Çevresel faktörler söz konusu olduğunda çocukların kendi kendilerini korumaları mümkün değildir. Zaten o yüzden bir ebeveyne ihtiyaç duyarlar; malumunuz!
Böyle olduğunda gözden kaçırılan veya önemsenmeyen şeylerin çocuğun kişisel alanına saldırı anlamına geldiği çoğu zaman bilinmemekle beraber, etrafa “Bakın ne kadar güzel çocuk yetiştirdik. Uyumlu, söz dinleyen, ne denilirse yapan..” demenin bir yolu olarak çocuğu davranışlarıyla öne sürmek de oldukça yanlış bir ebeveyn tutumu aslında.
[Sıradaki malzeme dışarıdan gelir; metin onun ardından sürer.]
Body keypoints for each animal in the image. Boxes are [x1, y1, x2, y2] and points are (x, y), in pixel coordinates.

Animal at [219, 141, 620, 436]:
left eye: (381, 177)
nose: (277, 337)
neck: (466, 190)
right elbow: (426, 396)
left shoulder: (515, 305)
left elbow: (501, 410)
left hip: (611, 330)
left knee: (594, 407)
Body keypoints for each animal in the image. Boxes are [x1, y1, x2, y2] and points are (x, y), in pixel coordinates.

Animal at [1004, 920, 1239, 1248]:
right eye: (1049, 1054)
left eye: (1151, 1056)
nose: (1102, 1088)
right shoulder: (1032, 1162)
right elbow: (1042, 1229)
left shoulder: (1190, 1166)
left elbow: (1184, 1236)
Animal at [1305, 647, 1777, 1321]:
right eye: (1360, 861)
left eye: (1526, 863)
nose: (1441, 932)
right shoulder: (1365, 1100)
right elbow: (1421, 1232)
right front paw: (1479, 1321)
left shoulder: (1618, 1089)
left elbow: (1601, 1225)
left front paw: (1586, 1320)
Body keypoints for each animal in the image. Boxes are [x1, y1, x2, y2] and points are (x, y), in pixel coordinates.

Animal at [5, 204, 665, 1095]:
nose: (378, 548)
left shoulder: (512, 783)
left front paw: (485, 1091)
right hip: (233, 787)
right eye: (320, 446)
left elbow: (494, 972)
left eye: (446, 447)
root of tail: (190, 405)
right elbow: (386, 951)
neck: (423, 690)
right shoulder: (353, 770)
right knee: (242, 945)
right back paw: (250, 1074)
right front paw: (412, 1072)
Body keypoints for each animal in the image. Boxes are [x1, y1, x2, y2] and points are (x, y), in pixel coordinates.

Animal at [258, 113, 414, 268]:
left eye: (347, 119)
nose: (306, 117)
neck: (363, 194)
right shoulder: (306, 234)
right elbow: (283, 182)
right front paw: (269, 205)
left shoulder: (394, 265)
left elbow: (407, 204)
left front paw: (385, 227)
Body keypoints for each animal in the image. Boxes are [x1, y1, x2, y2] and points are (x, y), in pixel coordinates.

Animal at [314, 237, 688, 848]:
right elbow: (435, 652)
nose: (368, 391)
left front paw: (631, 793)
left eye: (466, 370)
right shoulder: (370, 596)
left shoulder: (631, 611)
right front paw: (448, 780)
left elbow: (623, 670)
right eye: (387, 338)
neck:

Peki, çocuklarımıza doğruyu yanlışı öğretmeyelim mi? Milli manevi değerlerimizi bilmesinler mi? Eve gelen misafire bir hoş geldin demesinler mi?
Hayır elbette. Ancak bunu yaparken çocuğun “çocuk” olduğunu unutmayalım. Çocuklar yetişkinler gibi her gelenle hemhal olamazlar. Onların dünyasında önce kendileri gelir, sonra başkaları. Dolayısıyla yetişkinlerin önemsediği bir şeyi çocuğun görmezden gelmesi son derece normaldir. Burada yapacağınız en güzel şey “örnek olmak” tır. Çocuk ne de olsa etrafını gözlemleyerek öğrenen bir varlık. Biz ne yaparsak onu kabullendiğini ve yetişkin olduğunda da aynen uygulayacağını unutmayalım lütfen.
Çocuklarımıza milli manevi değerlerimizi öğretirken zorlamak, iyi bir şeyler öğreteyim derken mevcut durumdan soğutmak ve hatta korkutmak yapacağımız en büyük hata olabilir.
Tekrardan iyi bayramlar diliyorum. Umarım her birimiz için güzel bir vesile olmuştur.